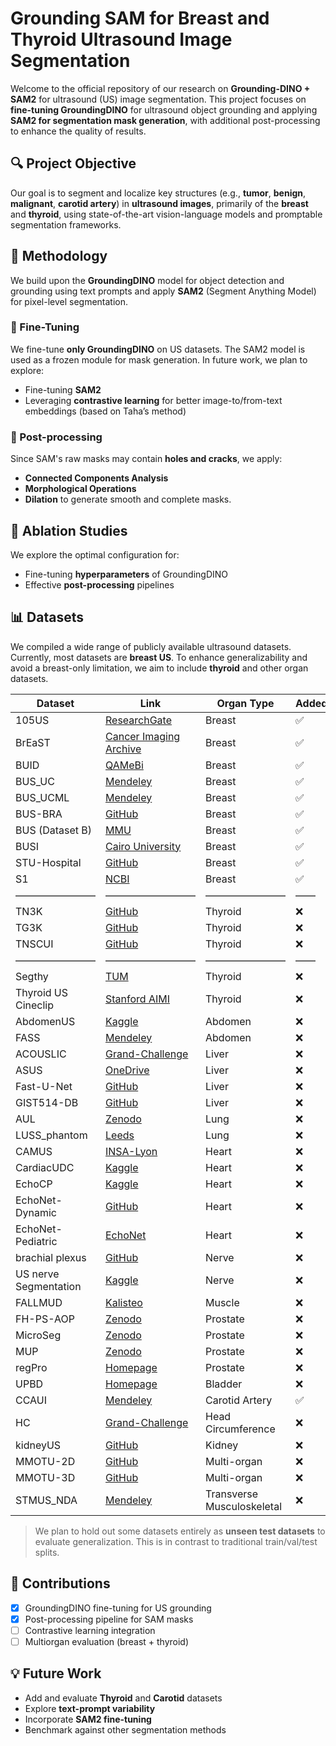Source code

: # Grounding SAM for Breast and Thyroid Ultrasound Image Segmentation

Welcome to the official repository of our research on **Grounding-DINO + SAM2** for ultrasound (US) image segmentation. This project focuses on **fine-tuning GroundingDINO** for ultrasound object grounding and applying **SAM2 for segmentation mask generation**, with additional post-processing to enhance the quality of results.

## 🔍 Project Objective

Our goal is to segment and localize key structures (e.g., **tumor**, **benign**, **malignant**, **carotid artery**) in **ultrasound images**, primarily of the **breast** and **thyroid**, using state-of-the-art vision-language models and promptable segmentation frameworks.

## 🧪 Methodology

We build upon the **GroundingDINO** model for object detection and grounding using text prompts and apply **SAM2** (Segment Anything Model) for pixel-level segmentation.

### 🔧 Fine-Tuning

We fine-tune **only GroundingDINO** on US datasets. The SAM2 model is used as a frozen module for mask generation. In future work, we plan to explore:
- Fine-tuning **SAM2**
- Leveraging **contrastive learning** for better image-to/from-text embeddings (based on Taha’s method)

### 🔁 Post-processing

Since SAM's raw masks may contain **holes and cracks**, we apply:
- **Connected Components Analysis**
- **Morphological Operations**
- **Dilation**
to generate smooth and complete masks.

## 🧪 Ablation Studies

We explore the optimal configuration for:
- Fine-tuning **hyperparameters** of GroundingDINO
- Effective **post-processing** pipelines

## 📊 Datasets

We compiled a wide range of publicly available ultrasound datasets. Currently, most datasets are **breast US**. To enhance generalizability and avoid a breast-only limitation, we aim to include **thyroid** and other organ datasets.


| Dataset               | Link                                                                                                               | Organ Type         | Added |
|-----------------------|--------------------------------------------------------------------------------------------------------------------|--------------------|-------|
| 105US                 | [ResearchGate](https://www.researchgate.net/publication/329586355_100_2D_US_Images_and_Tumor_Segmentation_Masks)  | Breast             | ✅    |
| BrEaST                | [Cancer Imaging Archive](https://www.cancerimagingarchive.net/collection/breast-lesions-usg/)                     | Breast             | ✅    |
| BUID                  | [QAMeBi](https://qamebi.com/breast-ultrasound-images-database/)                                                   | Breast             | ✅    |
| BUS_UC                | [Mendeley](https://data.mendeley.com/datasets/3ksd7w7jkx/1)                                                       | Breast             | ✅    |
| BUS_UCML              | [Mendeley](https://data.mendeley.com/datasets/7fvgj4jsp7/1)                                                       | Breast             | ✅    |
| BUS-BRA               | [GitHub](https://github.com/wgomezf/BUS-BRA)                                                                      | Breast             | ✅    |
| BUS (Dataset B)       | [MMU](http://www2.docm.mmu.ac.uk/STAFF/M.Yap/dataset.php)                                                         | Breast             | ✅    |
| BUSI                  | [Cairo University](https://scholar.cu.edu.eg/?q=afahmy/pages/dataset)                                             | Breast             | ✅    |
| STU-Hospital          | [GitHub](https://github.com/xbhlk/STU-Hospital)                                                                   | Breast             | ✅    |
| S1                    | [NCBI](https://www.ncbi.nlm.nih.gov/pmc/articles/PMC8205136/)                                                     | Breast             | ✅    |
| ————————              | ————————— | ————————             | ——    |
| TN3K                  | [GitHub](https://github.com/openmedlab/Awesome-Medical-Dataset/blob/main/resources/TN3K.md)                       | Thyroid            | ❌    |
| TG3K                  | [GitHub](https://github.com/haifangong/TRFE-Net-for-thyroid-nodule-segmentation)                                  | Thyroid            | ❌    |
| TNSCUI                | [GitHub](https://github.com/openmedlab/Awesome-Medical-Dataset/blob/main/resources/TN-SCUI2020.md)                | Thyroid            | ❌    |
| ————————              | ————————— | ————————             | ——    |
| Segthy                | [TUM](https://www.cs.cit.tum.de/camp/publications/segthy-dataset/)                                                | Thyroid            | ❌    |
| Thyroid US Cineclip   | [Stanford AIMI](https://stanfordaimi.azurewebsites.net/datasets/a72f2b02-7b53-4c5d-963c-d7253220bfd5)             | Thyroid            | ❌    |
| AbdomenUS             | [Kaggle](https://www.kaggle.com/datasets/ignaciorlando/ussimandsegm)                                              | Abdomen            | ❌    |
| FASS                  | [Mendeley](https://data.mendeley.com/datasets/4gcpm9dsc3/1)                                                       | Abdomen            | ❌    |
| ACOUSLIC              | [Grand-Challenge](https://acouslic-ai.grand-challenge.org/overview-and-goals/)                                    | Liver              | ❌    |
| ASUS                  | [OneDrive](https://onedrive.live.com/?authkey=%21AMIrL6S1cSjlo1I&id=7230D4DEC6058018%2191725&cid=7230D4DEC6058018)| Liver              | ❌    |
| Fast-U-Net            | [GitHub](https://github.com/vahidashkani/Fast-U-Net)                                                              | Liver              | ❌    |
| GIST514-DB            | [GitHub](https://github.com/howardchina/query2)                                                                   | Liver              | ❌    |
| AUL                   | [Zenodo](https://zenodo.org/records/7272660)                                                                      | Lung               | ❌    |
| LUSS_phantom          | [Leeds](https://archive.researchdata.leeds.ac.uk/1263/)                                                           | Lung               | ❌    |
| CAMUS                 | [INSA-Lyon](https://humanheart-project.creatis.insa-lyon.fr/database/#collection/6373703d73e9f0047faa1bc8g)       | Heart              | ❌    |
| CardiacUDC            | [Kaggle](https://www.kaggle.com/datasets/xiaoweixumedicalai/cardiacudc-dataset)                                   | Heart              | ❌    |
| EchoCP                | [Kaggle](https://www.kaggle.com/datasets/xiaoweixumedicalai/echocp)                                               | Heart              | ❌    |
| EchoNet-Dynamic       | [GitHub](https://github.com/echonet/dynamic)                                                                      | Heart              | ❌    |
| EchoNet-Pediatric     | [EchoNet](https://echonet.github.io/pediatric)                                                                    | Heart              | ❌    |
| brachial plexus       | [GitHub](https://github.com/Regional-US/brachial_plexus)                                                          | Nerve              | ❌    |
| US nerve Segmentation | [Kaggle](https://www.kaggle.com/c/ultrasound-nerve-segmentation/data)                                             | Nerve              | ❌    |
| FALLMUD               | [Kalisteo](https://kalisteo.cea.fr/index.php/fallmud/#)                                                           | Muscle             | ❌    |
| FH-PS-AOP             | [Zenodo](https://zenodo.org/records/10829116)                                                                     | Prostate           | ❌    |
| MicroSeg              | [Zenodo](https://zenodo.org/records/10475293)                                                                     | Prostate           | ❌    |
| MUP                   | [Zenodo](https://zenodo.org/records/10475293)                                                                     | Prostate           | ❌    |
| regPro                | [Homepage](https://muregpro.github.io/data.html)                                                                  | Prostate           | ❌    |
| UPBD                  | [Homepage](https://ubpd.worldwidetracing.com:9443/)                                                               | Bladder            | ❌    |
| CCAUI                 | [Mendeley](https://data.mendeley.com/datasets/d4xt63mgjm/1)                                                       | Carotid Artery     | ✅    |
| HC                    | [Grand-Challenge](https://hc18.grand-challenge.org/)                                                              | Head Circumference | ❌    |
| kidneyUS              | [GitHub](https://github.com/rsingla92/kidneyUS)                                                                   | Kidney             | ❌    |
| MMOTU-2D              | [GitHub](https://github.com/cv516Buaa/MMOTU_DS2Net)                                                               | Multi-organ        | ❌    |
| MMOTU-3D              | [GitHub](https://github.com/cv516Buaa/MMOTU_DS2Net)                                                               | Multi-organ        | ❌    |
| STMUS_NDA             | [Mendeley](https://data.mendeley.com/datasets/3jykz7wz8d/1)                                                       | Transverse Musculoskeletal| ❌    |




> We plan to hold out some datasets entirely as **unseen test datasets** to evaluate generalization. This is in contrast to traditional train/val/test splits.

## 📌 Contributions

- [x] GroundingDINO fine-tuning for US grounding
- [x] Post-processing pipeline for SAM masks
- [ ] Contrastive learning integration
- [ ] Multiorgan evaluation (breast + thyroid)

## 💡 Future Work

- Add and evaluate **Thyroid** and **Carotid** datasets
- Explore **text-prompt variability**
- Incorporate **SAM2 fine-tuning**
- Benchmark against other segmentation methods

* **Action item**:
Find out how many lines in the data above hold the word "Mendeley". Write only the number.

* **Solution for this exercise**:
5